Max and I have been together for 12 years this month. We met when he was about 9 weeks old and arrived in a crate from Australia at Hong Kong’s Chep Lap Kok cargo terminal one morning. He was cowering in the back of the crate, which he had soiled in the 9 ½ hour flight from Down Under. The Hong Kong authorities insisted on vaccinating him even though he had a thorough shot record from his Australian kennel.
I took him home and bathed him. He was the cutest little fluffball and liked to chase butterflies in the garden during his puppyhood. In his adulthood, he loves bunnies. When we walk, he is always on the lookout for the neighborhood rabbits. Sometimes he climbs up on the sofa with his forepaws on the backrest to look out the window to try to site them. He has always been curious about other animals. In a Hong Kong dog park in his middle age, he wanted to explore someone’s pet snapping turtle and almost lost his nose.
Max was always up for a walk to Hong Kong’s Peak and did it most Sundays. Once, he insisted we let him off-leash so he could explore. We stupidly obliged. He disappeared. We waited at the end of Lugard Road by the Peak Tram for him, and he eventually emerged from the trail on someone else’s lead. Horrible thing to try to kidnap someone’s pet! I got him back from the party who claimed to be “rescuing” him, and committed to more care in the future.
My father was not. He had the habit of walking down our then-long driveway to get the morning paper from the mailbox with the dogs free of leashes. Max, bounding happily out of the brush, was hit by a car and had to spend about 6 weeks in a crate recovering following hip surgery. I am happy to see he learned to jump and frolic again.
Max is compassionate. He was my companion when my husband passed. He helped nurse my husband’s dog, Charlie, who declined rapidly after Peter’s death. Max comforted me after I had to put Charlie down when he was too feeble to move. He comforted me when I had romances go sideways. I also took comfort from Max when I had my hip surgeries: if he could learn to run and jump again, well, so could I.
Max the labradoodle has maintained our friendship even when I tell him I’m busy and don’t have time to play. Even if I am gone for more than five hours, and I forget to leave his food out. Even when I am grumpy and sharp with him, or take him to the vet where they are going to give him a shot and prod him. He forgives me when I go on a long trip, and I don’t bring him a toy. His loyalty reminds me of that old joke about locking your husband and dog in the trunk for an hour, and which one will be happy to see you when you open it.
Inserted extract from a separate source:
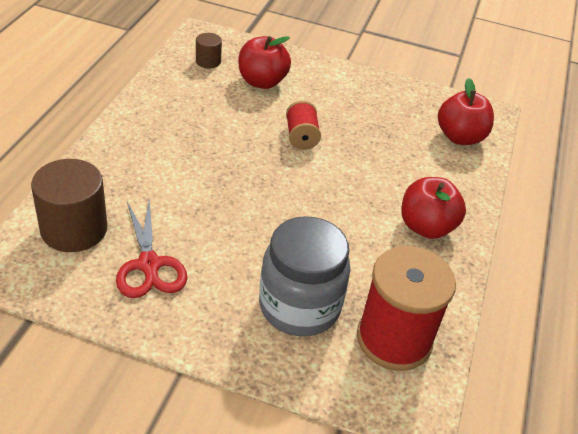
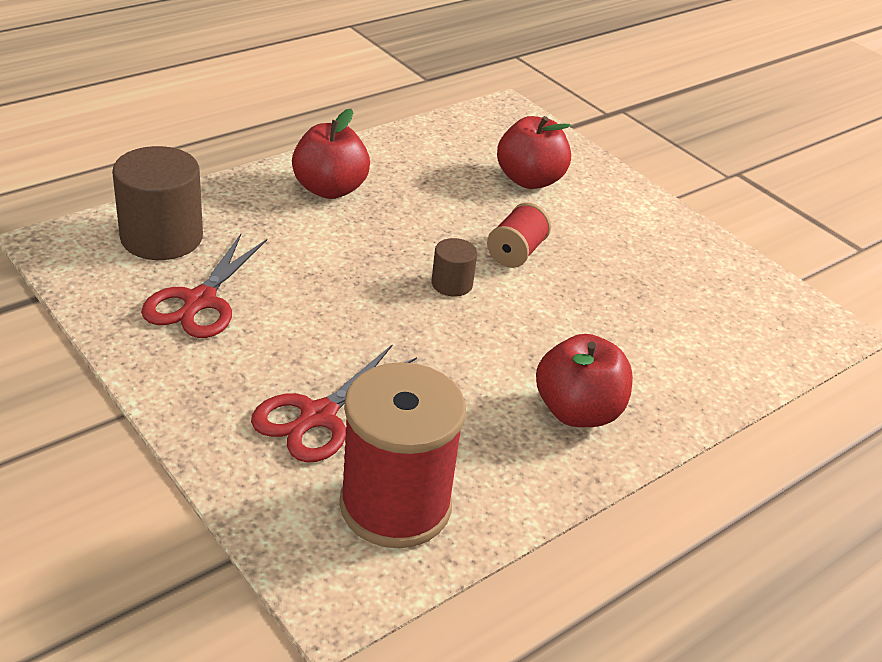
camera: 35 degrees right, 5 degrees down
(208, 61) = (484, 138): brown cylinder -> brown cylinder (452, 284)
(299, 306) = (318, 416): grey jar -> red scissors
(460, 137) = (745, 337): red apple -> red apple (330, 189)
When he sees me packing a case, he mopes. When I come home from errands or a trip, he greets me excitedly and brings me one of his toys to inspect. His current favorite is a stuffed mallard duck from my daughter, but he also likes his iguana from Tucson and Harrods’ bear from London.
He likes to tell me what time it is. When I am working at my desk, he will get up from his nap and shake himself, then walk over to me to get my attention. It could mean: Katherine, it’s our lunchtime or dinner time. Or it might be, Katherine, walk time. Or maybe even, Katherine, I need a hug. That can happen at almost any time. True. Max can be a bit of a beggar. When he smells steak or pizza, he is in my face until he gets some of it or it gets put away.
Max turned 12 this month, and I turn 70. I expect he is my last live-in, whether four-legged or two-legged, but I hope we will treasure these last few years together as I have the previous dozen.